Likewise even experienced people in command of technology and understanding
hampered by trying to do an analysis with RdbExpert, etc. on a sold-out,
older processor with no system resources avaialble like a over-used
VAX 8650.
More variables to consider are:
2. TRAINING specifically on Rdb. This can significantly reduce the
learning curve since people will be able to recognize what's important
and where to attack the problems at hand from a good training course.
3. EXPERIENCE specifically on Rdb. Even good people can only assimilate
so much information so fast, or may apply what they've learned in training,
and seasoned people who focus on the appropriate Rdb task will have an
applied knowledge that can be used to solve problems in minutes or hours
that commonly take less Rdb-experienced people days or weeks.
4. CHARACTER. People with training and experience have the knowledge and
confidence to act on what they know as a force for good proactively,
whereas there are plently of people (who are in the majority) who know what
they need to do but are afraid to do it because "something" might go wrong.
For example I have dozens and dozens of my customers who know they need to
implement a hashed index, have read the manual and sized it correctly, etc.
generally but are deathly afraid of the implications of maybe screwing up
and more specifically their ability to fix it at that point. A seasoned
person generously sizes the mixed area, leaves a sorted index in reserve,
scheduled a database area reload a couple of weeks out based on a sample
run they did in batch the night before -- all of this before even
implementing the index in production and even knowing that it might need
tuning at all.
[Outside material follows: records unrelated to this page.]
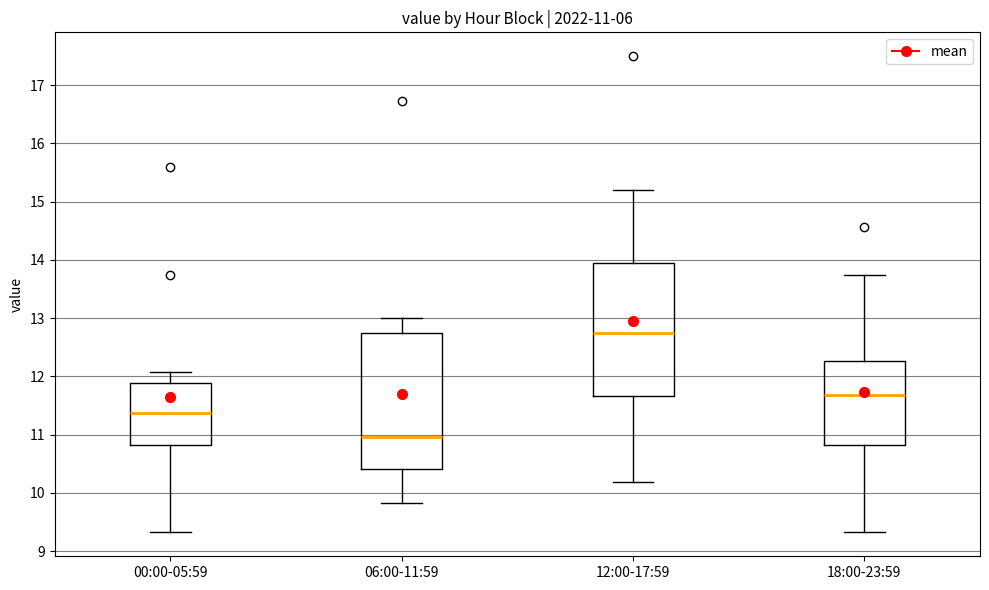

Which box has the highest median line?

12:00-17:59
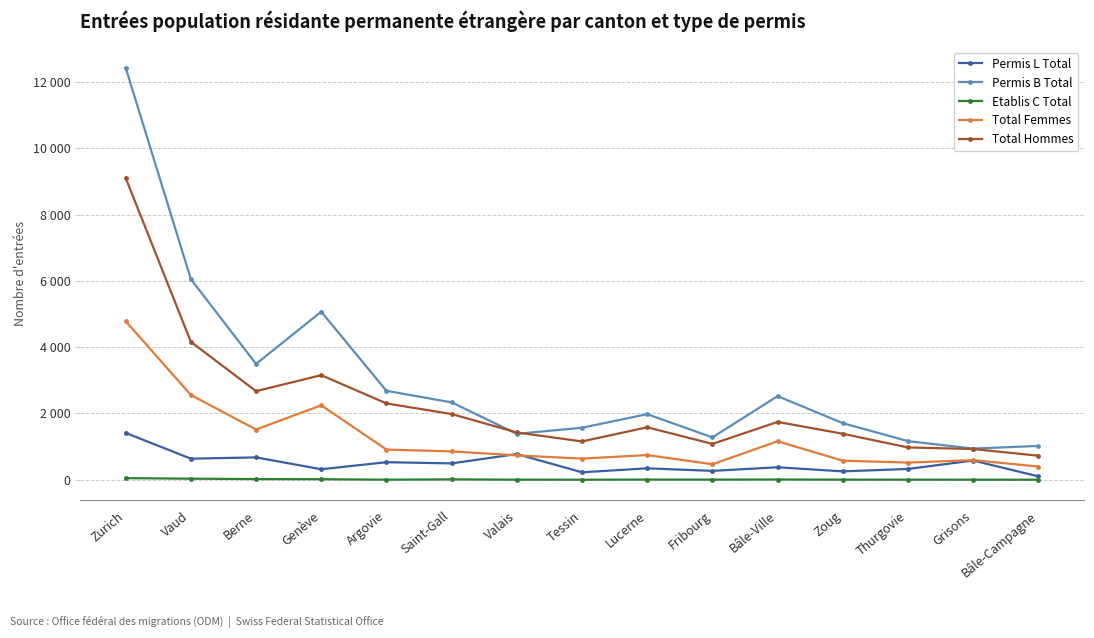

List the series in order of their overall mean, lowest first.

Etablis C Total, Permis L Total, Total Femmes, Total Hommes, Permis B Total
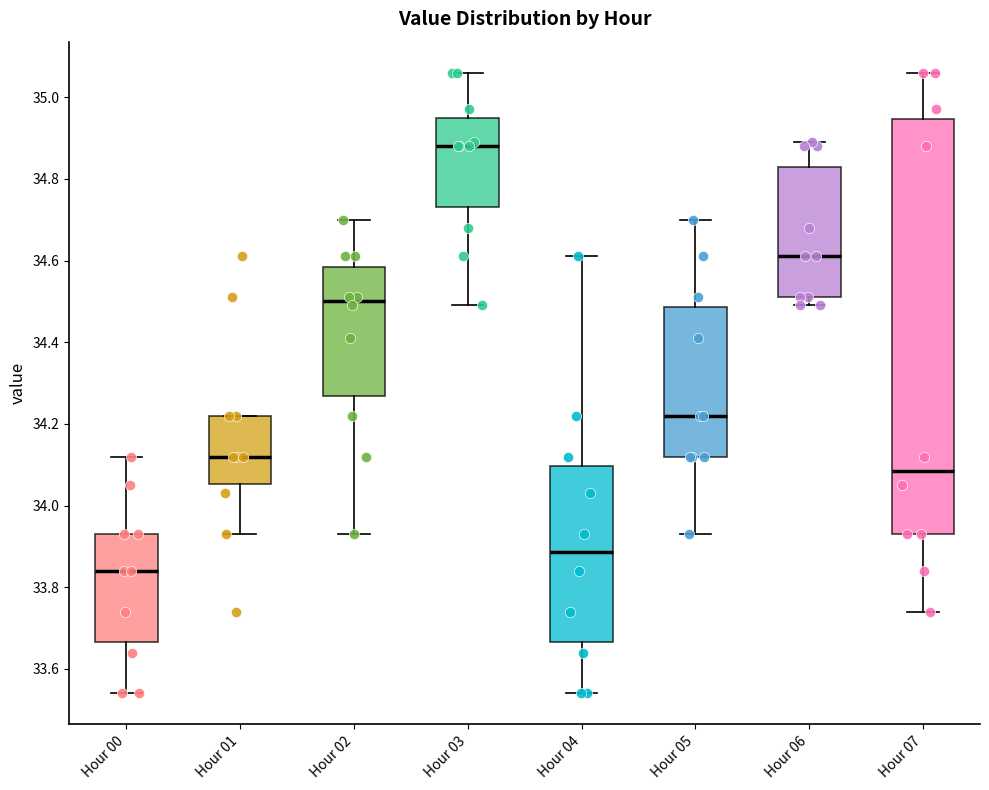

Where does the median line of the box for Hour 02 sit on the y-axis? The values are not printed on the chart, so give them approximately, as read against the axis.

34.50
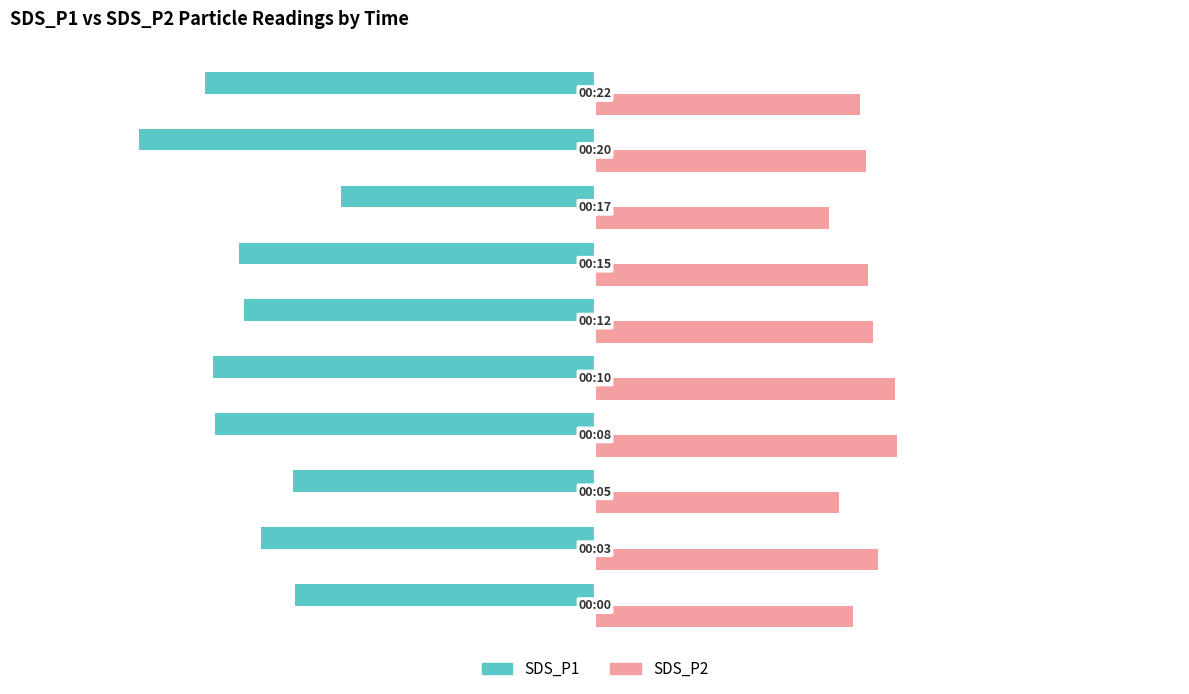

Rank the categories by SDS_P1 value from highest to lowest.

00:17, 00:00, 00:05, 00:03, 00:12, 00:15, 00:08, 00:10, 00:22, 00:20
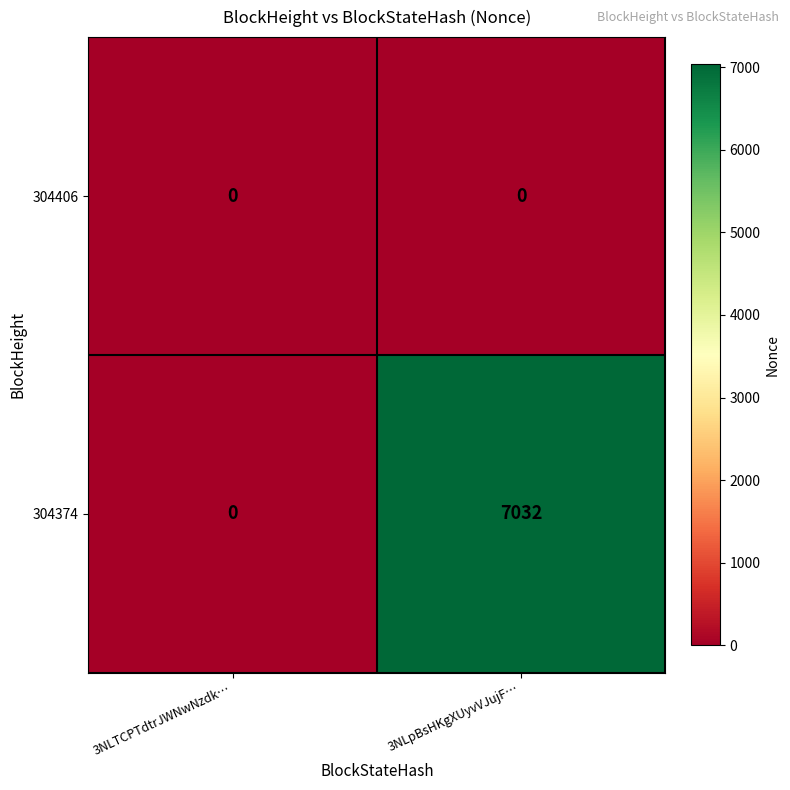

Reading left to right, list all the values displayed in this chart.

304406: 3NLTCPTdtrJWNwNzdk…=0	3NLpBsHKgXUyvVJujF…=0
304374: 3NLTCPTdtrJWNwNzdk…=0	3NLpBsHKgXUyvVJujF…=7032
Instead of sitting on a maybe for six months and taking
six months to make a half-hearted attempt at tuning, performance triples
imeediately and is tuned to optimum by the end of the month (until it
needs re-tuning).
5. AGE and ADAPTABILITY. In his 1991 report "Building the Open Master
Platform" Wes Melling of the Gartner Group said (0.8 probablity): "Don't
Trust Anyone Over 30." From my own experiences as an instructor I can
tell you that it is amazing how two applications programmers with roughly
the same IQ can hear completely different things when one of them is a
26-year old of a couple years experience and the other is a 25-year
IBM and COBOL veteran. The latter group consistently has lower test
scores on an open-book post-course evaluation and when you go over it
with the veteran the problem is that their pattern-recognition algorithm
in their head short-circuited the meanings into old and subsequently
wrong definitions. As long as the people are "trapped by their experience"
it won't work against them (i.e. although I am also a PDP-11 programmer
and know TECO and could still code some of these kids into the ground
using a 64Kbyte RAM RT-11 system, I am not functioning virtually in that
environment today using exclusively TECO and writing Fortran-IV code).
In my town we represent this by saying "a good programmer can write
"Fortran" in *any* computer language." Likewise the quality of
adaptability may have nothing to do with age, i.e. Dave Cutler is one
of the primary visionaries behind NT and he is 50 (although Cutler's
vision may have been the same 20 years ago and Digital just never got
around to following through, there is no doubt that his opinions were
at least refined by things like the PRISM or VAXeln).
6. SOFTWARE DESIGN. If the problem isn't clearly defined and understood
you can have people who meet all of the above criteria and still be
completely ineffective. If the project management doesn't include people
who can properly design the system it is not an "Rdb problem" per se and
will fail using any vendors platforms and databases.
Technology, training, experience, character, age and adaptability and
software design all SEVERELY impact the question at hand. If you have
people who are very strong in all of those areas 2-3 people can get as
much or more done as a team of 20-30 who are uniformly weak in these
areas (ask me about government work sometime). Any model or article
that reduces these factors to a simplistic rule of thumb is making
very dangerous assumptions and will be inaccurate.
I hope this give you some insight into the problem.